**Problem**
Can you rewrite everything from the line containing "order: Caryophyllales" down to the line containing "common name: Reef starfish", switching "scientific name" to "binomial" and leaving all else unchanged?

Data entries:

________________________

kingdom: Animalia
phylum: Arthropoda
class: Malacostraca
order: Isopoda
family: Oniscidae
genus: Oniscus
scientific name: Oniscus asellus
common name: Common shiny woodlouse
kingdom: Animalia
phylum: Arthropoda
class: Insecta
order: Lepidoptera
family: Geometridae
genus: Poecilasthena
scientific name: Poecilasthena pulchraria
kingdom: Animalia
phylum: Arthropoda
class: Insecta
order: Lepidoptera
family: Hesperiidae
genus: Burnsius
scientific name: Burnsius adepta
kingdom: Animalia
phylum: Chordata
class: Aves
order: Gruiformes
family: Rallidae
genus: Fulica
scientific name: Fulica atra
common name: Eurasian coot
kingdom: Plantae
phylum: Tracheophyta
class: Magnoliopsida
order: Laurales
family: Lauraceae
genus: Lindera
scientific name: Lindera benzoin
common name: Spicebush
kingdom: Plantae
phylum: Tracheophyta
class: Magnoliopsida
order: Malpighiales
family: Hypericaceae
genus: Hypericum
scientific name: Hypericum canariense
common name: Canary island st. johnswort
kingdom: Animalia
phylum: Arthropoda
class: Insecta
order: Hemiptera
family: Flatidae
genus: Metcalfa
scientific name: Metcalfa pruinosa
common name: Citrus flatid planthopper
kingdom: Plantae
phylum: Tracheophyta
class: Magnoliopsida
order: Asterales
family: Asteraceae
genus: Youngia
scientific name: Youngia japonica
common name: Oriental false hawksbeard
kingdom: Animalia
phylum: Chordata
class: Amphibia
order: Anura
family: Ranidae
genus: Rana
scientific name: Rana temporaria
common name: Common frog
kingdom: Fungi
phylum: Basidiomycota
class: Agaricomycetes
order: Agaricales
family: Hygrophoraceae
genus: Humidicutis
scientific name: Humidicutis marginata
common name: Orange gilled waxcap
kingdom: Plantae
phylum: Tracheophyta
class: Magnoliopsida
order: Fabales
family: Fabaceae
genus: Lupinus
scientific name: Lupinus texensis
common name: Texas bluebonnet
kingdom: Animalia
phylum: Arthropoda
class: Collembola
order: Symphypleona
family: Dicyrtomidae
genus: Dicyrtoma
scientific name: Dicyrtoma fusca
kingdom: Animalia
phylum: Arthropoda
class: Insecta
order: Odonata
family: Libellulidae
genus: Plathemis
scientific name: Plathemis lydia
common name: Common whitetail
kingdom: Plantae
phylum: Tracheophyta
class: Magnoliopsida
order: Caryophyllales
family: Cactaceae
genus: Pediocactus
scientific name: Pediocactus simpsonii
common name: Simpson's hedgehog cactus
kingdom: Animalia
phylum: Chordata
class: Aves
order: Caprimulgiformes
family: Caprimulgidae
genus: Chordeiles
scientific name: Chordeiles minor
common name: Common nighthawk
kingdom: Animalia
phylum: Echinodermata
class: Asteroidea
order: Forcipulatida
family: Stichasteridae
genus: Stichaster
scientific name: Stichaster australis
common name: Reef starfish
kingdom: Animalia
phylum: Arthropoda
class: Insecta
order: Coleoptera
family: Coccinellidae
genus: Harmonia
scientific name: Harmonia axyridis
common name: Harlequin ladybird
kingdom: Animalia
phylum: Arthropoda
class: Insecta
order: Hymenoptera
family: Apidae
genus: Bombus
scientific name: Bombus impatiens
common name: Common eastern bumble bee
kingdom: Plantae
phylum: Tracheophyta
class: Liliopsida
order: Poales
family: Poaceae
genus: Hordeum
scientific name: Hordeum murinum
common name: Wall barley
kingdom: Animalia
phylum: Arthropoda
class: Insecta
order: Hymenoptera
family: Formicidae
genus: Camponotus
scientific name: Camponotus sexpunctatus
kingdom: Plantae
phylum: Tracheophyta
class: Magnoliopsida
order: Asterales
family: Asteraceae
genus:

________________________

**Expected output**
order: Caryophyllales
family: Cactaceae
genus: Pediocactus
binomial: Pediocactus simpsonii
common name: Simpson's hedgehog cactus
kingdom: Animalia
phylum: Chordata
class: Aves
order: Caprimulgiformes
family: Caprimulgidae
genus: Chordeiles
binomial: Chordeiles minor
common name: Common nighthawk
kingdom: Animalia
phylum: Echinodermata
class: Asteroidea
order: Forcipulatida
family: Stichasteridae
genus: Stichaster
binomial: Stichaster australis
common name: Reef starfish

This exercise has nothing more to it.